(Saved data entries)
========================================================================

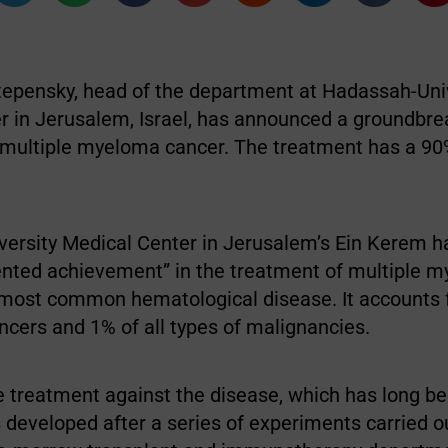
Stepensky, head of the department at Hadassah-Uni
r in Jerusalem, Israel, has announced a groundbre
 multiple myeloma cancer. The treatment has a 9
ersity Medical Center in Jerusalem’s Ein Kerem 
nted achievement” in the treatment of multiple 
most common hematological disease. It accounts 
ancers and 1% of all types of malignancies.
e treatment against the disease, which has long b
 developed after a series of experiments carried ou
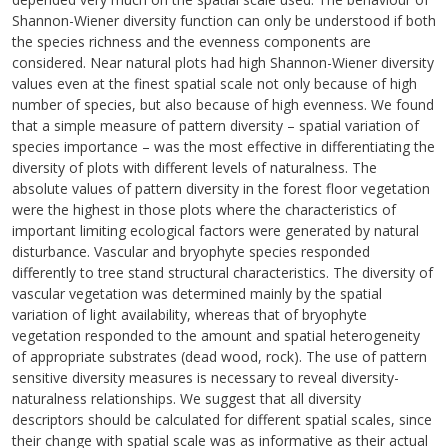
Shannon-Wiener diversity function can only be understood if both
the species richness and the evenness components are
considered. Near natural plots had high Shannon-Wiener diversity
values even at the finest spatial scale not only because of high
number of species, but also because of high evenness. We found
that a simple measure of pattern diversity – spatial variation of
species importance – was the most effective in differentiating the
diversity of plots with different levels of naturalness. The
absolute values of pattern diversity in the forest floor vegetation
were the highest in those plots where the characteristics of
important limiting ecological factors were generated by natural
disturbance. Vascular and bryophyte species responded
differently to tree stand structural characteristics. The diversity of
vascular vegetation was determined mainly by the spatial
variation of light availability, whereas that of bryophyte
vegetation responded to the amount and spatial heterogeneity
of appropriate substrates (dead wood, rock). The use of pattern
sensitive diversity measures is necessary to reveal diversity-
naturalness relationships. We suggest that all diversity
descriptors should be calculated for different spatial scales, since
their change with spatial scale was as informative as their actual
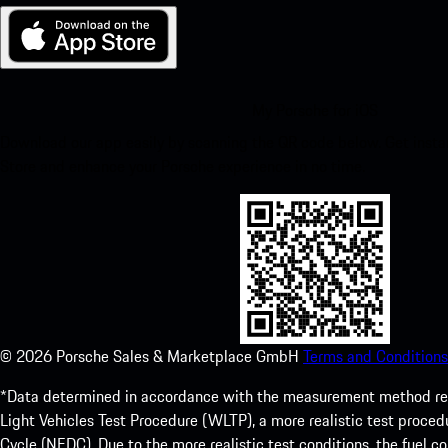
My Porsche for iOS
Download our app easily by scanning the QR code below. Get insta
Store and enhance your Porsche experience in no time.
©
2026
Porsche Sales & Marketplace GmbH
Terms and Conditions
*Data determined in accordance with the measurement method re
Light Vehicles Test Procedure (WLTP), a more realistic test pro
Cycle (NEDC). Due to the more realistic test conditions, the fuel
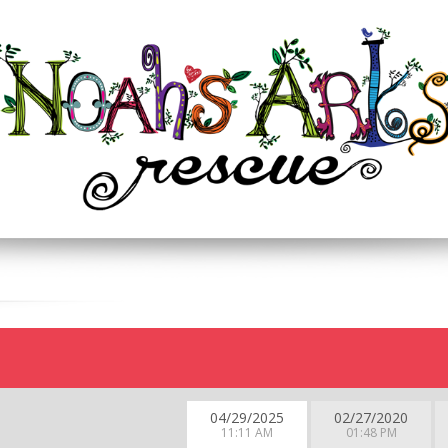
04/29/2025
02/27/2020
11:11 AM
01:48 PM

========================================================================

» Problem to solve:
Exactly as they appear above, write out all the entries, without pictures.

» Answer area:
Stepensky, head of the department at Hadassah-Uni
r in Jerusalem, Israel, has announced a groundbre
 multiple myeloma cancer. The treatment has a 9
ersity Medical Center in Jerusalem’s Ein Kerem 
nted achievement” in the treatment of multiple 
most common hematological disease. It accounts 
ancers and 1% of all types of malignancies.
e treatment against the disease, which has long b
 developed after a series of experiments carried ou
Shannon-Wiener diversity function can only be understood if both
the species richness and the evenness components are
considered. Near natural plots had high Shannon-Wiener diversity
values even at the finest spatial scale not only because of high
number of species, but also because of high evenness. We found
that a simple measure of pattern diversity – spatial variation of
species importance – was the most effective in differentiating the
diversity of plots with different levels of naturalness. The
absolute values of pattern diversity in the forest floor vegetation
were the highest in those plots where the characteristics of
important limiting ecological factors were generated by natural
disturbance. Vascular and bryophyte species responded
differently to tree stand structural characteristics. The diversity of
vascular vegetation was determined mainly by the spatial
variation of light availability, whereas that of bryophyte
vegetation responded to the amount and spatial heterogeneity
of appropriate substrates (dead wood, rock). The use of pattern
sensitive diversity measures is necessary to reveal diversity-
naturalness relationships. We suggest that all diversity
descriptors should be calculated for different spatial scales, since
their change with spatial scale was as informative as their actual
My Porsche for iOS
Download our app easily by scanning the QR code below. Get insta
Store and enhance your Porsche experience in no time.
©
2026
Porsche Sales & Marketplace GmbH
Terms and Conditions
*Data determined in accordance with the measurement method re
Light Vehicles Test Procedure (WLTP), a more realistic test pro
Cycle (NEDC). Due to the more realistic test conditions, the fuel
04/29/2025
02/27/2020
11:11 AM
01:48 PM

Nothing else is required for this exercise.